There are also no grades, and no courses. Instead students demonstrate learning by completing assignments, also called “learning achievements.” The program is interdisciplinary, with 10 dedicated full-time faculty members in a variety of fields. And leadership theories tend to be broad, encompassing feminist theories and community-focused leadership as opposed to a fixation on the “executive leadership role,” Alexandre said.

Dee Giffin Flaherty, a 2006 graduate who travelled from Pittsburgh to attend commencement, said she chose Antioch’s Ph.D. program because it was unlike other “Ph.D. programs in-a-box” and wasn’t about “jumping through hoops” to graduate.

“You’re changing the world while you’re learning the scholarship of that change,” she said.

The program is also quite diverse, Alexandre said. About 50 percent of the students in the program are people of color or international students. This year’s graduates hail from 12 states, Canada and the United Arab Emirates.

Owing to its Antiochian characteristics, the doctoral program was recently praised by an external review team that called the program a “national model.”

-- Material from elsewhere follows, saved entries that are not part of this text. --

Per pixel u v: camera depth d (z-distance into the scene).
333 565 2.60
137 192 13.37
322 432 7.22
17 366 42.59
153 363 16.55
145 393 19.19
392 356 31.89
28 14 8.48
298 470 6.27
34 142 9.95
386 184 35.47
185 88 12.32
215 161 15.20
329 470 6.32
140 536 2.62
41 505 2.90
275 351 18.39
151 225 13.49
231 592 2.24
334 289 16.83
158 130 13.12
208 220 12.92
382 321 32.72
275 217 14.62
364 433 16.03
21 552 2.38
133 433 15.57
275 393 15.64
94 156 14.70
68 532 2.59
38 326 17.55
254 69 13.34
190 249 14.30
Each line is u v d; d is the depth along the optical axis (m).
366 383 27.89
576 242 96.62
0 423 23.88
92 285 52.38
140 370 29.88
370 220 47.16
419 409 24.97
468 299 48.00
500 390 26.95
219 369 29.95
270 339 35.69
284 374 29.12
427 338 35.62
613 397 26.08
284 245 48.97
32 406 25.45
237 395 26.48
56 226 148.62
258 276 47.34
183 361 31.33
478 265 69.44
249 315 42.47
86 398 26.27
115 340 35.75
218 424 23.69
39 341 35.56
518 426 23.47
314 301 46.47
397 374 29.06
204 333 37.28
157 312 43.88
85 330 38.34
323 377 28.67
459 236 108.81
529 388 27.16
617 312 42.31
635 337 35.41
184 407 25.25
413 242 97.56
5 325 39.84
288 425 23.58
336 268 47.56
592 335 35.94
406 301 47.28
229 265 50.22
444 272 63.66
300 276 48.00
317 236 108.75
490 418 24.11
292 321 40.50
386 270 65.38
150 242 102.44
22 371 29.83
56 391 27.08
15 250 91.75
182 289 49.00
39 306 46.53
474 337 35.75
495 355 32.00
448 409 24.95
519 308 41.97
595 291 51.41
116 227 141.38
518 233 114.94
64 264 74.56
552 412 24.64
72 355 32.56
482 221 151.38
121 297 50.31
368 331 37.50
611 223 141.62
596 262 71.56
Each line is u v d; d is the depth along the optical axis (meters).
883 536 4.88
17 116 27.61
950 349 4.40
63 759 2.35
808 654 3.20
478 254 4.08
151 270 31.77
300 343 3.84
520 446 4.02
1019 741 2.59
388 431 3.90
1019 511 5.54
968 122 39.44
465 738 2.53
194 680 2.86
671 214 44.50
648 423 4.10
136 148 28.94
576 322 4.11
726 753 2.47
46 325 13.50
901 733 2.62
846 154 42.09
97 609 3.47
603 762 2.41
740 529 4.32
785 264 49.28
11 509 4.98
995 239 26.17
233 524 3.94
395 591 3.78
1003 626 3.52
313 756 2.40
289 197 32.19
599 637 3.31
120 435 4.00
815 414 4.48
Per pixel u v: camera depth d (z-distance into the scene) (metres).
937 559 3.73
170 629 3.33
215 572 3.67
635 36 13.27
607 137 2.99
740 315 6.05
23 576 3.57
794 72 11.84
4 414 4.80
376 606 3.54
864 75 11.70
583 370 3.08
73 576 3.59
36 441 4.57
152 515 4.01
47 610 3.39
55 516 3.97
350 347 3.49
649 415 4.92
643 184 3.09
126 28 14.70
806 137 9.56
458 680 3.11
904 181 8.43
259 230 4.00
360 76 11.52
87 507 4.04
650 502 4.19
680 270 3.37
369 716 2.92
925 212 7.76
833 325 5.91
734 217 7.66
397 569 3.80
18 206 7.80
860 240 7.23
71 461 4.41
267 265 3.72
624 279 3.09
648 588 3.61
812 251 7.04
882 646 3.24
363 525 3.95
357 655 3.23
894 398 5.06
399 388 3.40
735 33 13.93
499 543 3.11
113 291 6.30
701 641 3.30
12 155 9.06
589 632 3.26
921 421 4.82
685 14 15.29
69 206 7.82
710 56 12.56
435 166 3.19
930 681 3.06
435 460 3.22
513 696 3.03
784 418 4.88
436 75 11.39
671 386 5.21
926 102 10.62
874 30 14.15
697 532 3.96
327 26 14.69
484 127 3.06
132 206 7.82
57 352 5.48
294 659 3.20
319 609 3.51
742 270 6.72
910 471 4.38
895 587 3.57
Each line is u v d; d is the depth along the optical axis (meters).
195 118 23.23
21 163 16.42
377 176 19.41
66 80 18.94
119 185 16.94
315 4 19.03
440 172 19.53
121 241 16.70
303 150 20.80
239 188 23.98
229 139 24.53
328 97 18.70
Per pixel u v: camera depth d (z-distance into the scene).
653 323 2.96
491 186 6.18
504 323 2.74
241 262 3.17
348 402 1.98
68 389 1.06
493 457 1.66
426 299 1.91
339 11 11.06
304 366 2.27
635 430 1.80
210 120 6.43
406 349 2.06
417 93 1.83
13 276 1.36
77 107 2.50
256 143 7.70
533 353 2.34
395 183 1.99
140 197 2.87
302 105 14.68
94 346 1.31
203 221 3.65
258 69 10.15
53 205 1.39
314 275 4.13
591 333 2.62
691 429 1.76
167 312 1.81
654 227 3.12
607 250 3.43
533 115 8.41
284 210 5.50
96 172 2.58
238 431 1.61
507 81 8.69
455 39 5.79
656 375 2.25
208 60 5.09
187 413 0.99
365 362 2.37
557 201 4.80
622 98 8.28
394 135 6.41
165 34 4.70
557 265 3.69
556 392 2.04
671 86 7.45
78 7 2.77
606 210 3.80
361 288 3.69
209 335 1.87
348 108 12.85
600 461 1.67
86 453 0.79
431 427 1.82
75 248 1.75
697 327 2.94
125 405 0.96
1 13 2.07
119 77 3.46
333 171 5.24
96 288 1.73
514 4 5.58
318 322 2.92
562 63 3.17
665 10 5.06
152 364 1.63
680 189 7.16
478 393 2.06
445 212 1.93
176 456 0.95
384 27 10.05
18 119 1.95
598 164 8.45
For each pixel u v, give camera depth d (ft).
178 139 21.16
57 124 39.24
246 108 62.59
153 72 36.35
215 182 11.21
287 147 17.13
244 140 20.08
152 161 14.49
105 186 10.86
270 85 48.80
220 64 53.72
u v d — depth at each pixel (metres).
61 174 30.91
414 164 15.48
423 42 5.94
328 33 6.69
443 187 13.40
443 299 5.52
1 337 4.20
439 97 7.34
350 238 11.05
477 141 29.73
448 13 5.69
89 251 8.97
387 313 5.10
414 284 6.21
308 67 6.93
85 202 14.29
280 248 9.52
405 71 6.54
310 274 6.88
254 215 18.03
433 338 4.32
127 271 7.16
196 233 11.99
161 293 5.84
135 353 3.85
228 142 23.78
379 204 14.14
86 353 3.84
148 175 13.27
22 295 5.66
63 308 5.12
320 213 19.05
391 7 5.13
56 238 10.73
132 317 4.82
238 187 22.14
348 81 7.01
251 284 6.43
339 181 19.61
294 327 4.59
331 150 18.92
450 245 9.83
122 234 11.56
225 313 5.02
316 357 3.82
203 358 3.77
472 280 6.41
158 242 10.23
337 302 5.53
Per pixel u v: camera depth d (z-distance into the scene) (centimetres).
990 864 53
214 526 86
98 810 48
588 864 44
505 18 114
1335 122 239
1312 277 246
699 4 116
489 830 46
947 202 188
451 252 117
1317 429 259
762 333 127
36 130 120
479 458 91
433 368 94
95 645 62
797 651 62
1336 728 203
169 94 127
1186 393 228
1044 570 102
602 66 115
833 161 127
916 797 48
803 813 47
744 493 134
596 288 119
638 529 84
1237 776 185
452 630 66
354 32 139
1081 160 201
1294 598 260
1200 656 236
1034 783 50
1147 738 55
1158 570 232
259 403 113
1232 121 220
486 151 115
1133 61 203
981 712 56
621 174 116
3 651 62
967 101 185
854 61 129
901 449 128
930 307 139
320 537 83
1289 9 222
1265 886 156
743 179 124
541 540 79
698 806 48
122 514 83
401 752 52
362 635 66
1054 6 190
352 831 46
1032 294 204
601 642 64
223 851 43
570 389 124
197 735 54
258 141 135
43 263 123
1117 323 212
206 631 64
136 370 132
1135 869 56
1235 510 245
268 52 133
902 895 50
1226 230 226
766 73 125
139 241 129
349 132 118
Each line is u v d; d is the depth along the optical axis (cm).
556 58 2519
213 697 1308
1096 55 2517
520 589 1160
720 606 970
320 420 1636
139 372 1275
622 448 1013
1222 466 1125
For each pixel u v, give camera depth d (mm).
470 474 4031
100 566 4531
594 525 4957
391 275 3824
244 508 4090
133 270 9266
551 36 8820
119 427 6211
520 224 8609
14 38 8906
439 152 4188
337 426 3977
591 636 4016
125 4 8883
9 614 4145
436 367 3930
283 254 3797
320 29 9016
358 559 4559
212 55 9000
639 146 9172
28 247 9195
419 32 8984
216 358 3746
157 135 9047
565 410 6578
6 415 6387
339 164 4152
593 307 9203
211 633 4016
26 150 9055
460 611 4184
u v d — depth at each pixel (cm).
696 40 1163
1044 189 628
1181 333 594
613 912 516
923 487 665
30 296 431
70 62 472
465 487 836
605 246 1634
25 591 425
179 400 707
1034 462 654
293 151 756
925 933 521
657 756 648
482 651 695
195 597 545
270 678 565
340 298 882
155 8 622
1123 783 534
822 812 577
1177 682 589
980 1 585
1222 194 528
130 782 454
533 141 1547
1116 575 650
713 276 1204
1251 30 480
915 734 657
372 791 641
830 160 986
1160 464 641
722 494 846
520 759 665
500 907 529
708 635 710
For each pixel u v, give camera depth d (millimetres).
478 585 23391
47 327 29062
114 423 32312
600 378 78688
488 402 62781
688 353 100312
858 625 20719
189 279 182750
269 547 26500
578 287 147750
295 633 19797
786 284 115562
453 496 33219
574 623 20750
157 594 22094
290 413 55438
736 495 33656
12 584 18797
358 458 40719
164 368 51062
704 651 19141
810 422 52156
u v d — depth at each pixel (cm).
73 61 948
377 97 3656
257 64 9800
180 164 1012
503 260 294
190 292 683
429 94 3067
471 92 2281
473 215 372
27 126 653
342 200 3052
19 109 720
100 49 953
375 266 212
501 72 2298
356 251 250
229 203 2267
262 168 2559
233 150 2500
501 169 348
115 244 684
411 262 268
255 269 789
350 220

“It is once again placing Antioch University at the forefront of innovation, leadership, and change,” the report states. “Moreover, the Ph.D. program serves as a model for experimentation in innovation within the university itself, having a highly successful model as measured by student satisfaction as well as degree retention and completion.”

Antioch University, headquartered in Yellow Springs, has five campuses across the nation delivering education for adult learners, including local campus Antioch University Midwest.